Natives fight for rights


MCT Photo

The term “Indians” came from Christopher Columbus, who thought he landed in India. Natives make up two percent of the American population. 80-100 million natives were killed by white men.

When looking at Native Americans, people think of the past or how they are a fraction Native American. The genocide of Native Americans has to be one of America’s most embarrassing reminders of the past along with slavery.

“It is kind of annoying right now with college apps having some people with native blood very very distant trying to apply for scholarships meant for Natives who are poor and suffering from racism every day,” said Lindsay Tacy, 12

However, it is not over. Native Americans are still a population in the United States and not just in 1/16s or 1/64s – natives living in poor communities, land still being taken from them, the men having one of the highest suicide rates, and one in three women being raped.
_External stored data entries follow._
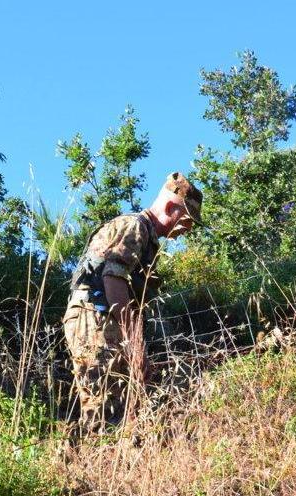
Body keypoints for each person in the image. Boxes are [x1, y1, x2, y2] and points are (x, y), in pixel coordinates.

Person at [63, 172, 203, 433]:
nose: (188, 229)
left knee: (119, 401)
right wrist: (135, 344)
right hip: (96, 318)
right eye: (186, 219)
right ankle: (98, 464)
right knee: (104, 403)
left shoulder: (146, 236)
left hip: (102, 319)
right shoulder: (135, 226)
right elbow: (113, 280)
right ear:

“People dress up as Native Americans but never want to embrace stats or how racist that actually is,” said Sarah Gilmore, 11.

Along with these very serious issues, a current debate and fight is occurring in North Dakota. Though new outlets have been only covering it over the past few weeks, natives have been fighting for this specific issue for months.

The Standing Rock Sioux Tribe has been protesting against the building of a costly ($3.8 billion) oil pipeline that plans to go through four state including native land. This week, protests have become violent but not from the native side.

There have been reports of policemen allowing dogs to violently attack protesters. People on social media have been comparing it to images of police dogs attacking black men and women in the 1900s.

“Well you know that whole learn-the-history or be-doomed-to-repeat-it thing? I feel like America has been doing that a lot lately with racial tensions as well as this,” said Gilmore.